1.3 Tujuan Mengetahui pengaruh perubahan posisi tubuh pasien termasuk kombinasi elevasi kepala dan posisi miring pada nilai PbtO2, ICP, CPP, dan MAP pada pasien dengan cidera otak. 1.4 Manfaat 1.4.1 Bagi Tenaga Kesehatan Memperkaya keilmuan sebagai dasar dalam mempertimbangkan perubahan posisi tubuh pada pasien dengan cidera otak agar tidak terjadi peningkatan TIK dan menjamin keselamatan pasien. 1.4.2 Bagi Institusi Keperawatan Memberikan kesempatan dalam menganalisis dan berpikir kritis tentang tren dan isu serta berbagi keilmuan terkini tentang penatalaksanaan pasien dengan cidera otak melalui perubahan posisi tubuh guna mengembangkan praktik berdasarkan evidance based.

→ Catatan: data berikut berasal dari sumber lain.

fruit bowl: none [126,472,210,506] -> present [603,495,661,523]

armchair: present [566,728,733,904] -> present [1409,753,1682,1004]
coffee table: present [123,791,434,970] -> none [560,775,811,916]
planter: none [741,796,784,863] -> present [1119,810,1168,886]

1.4.3 Bagi Pasien dan Keluarga Mendapatkan layanan yang maksimal serta mendapatkan pengarahan yang tepat dalam melakukan perubahan posisi tubuh pada pasien yang mengalami cidera kepala.

DAFTAR PUSTAKA

Debora, Y., YW Villyastuti, MS Harahap. 2009. Nutrisi Pada Pasien Cidera Kepala. Jurnal Anastesiologi Indonesia. 1: 56-64.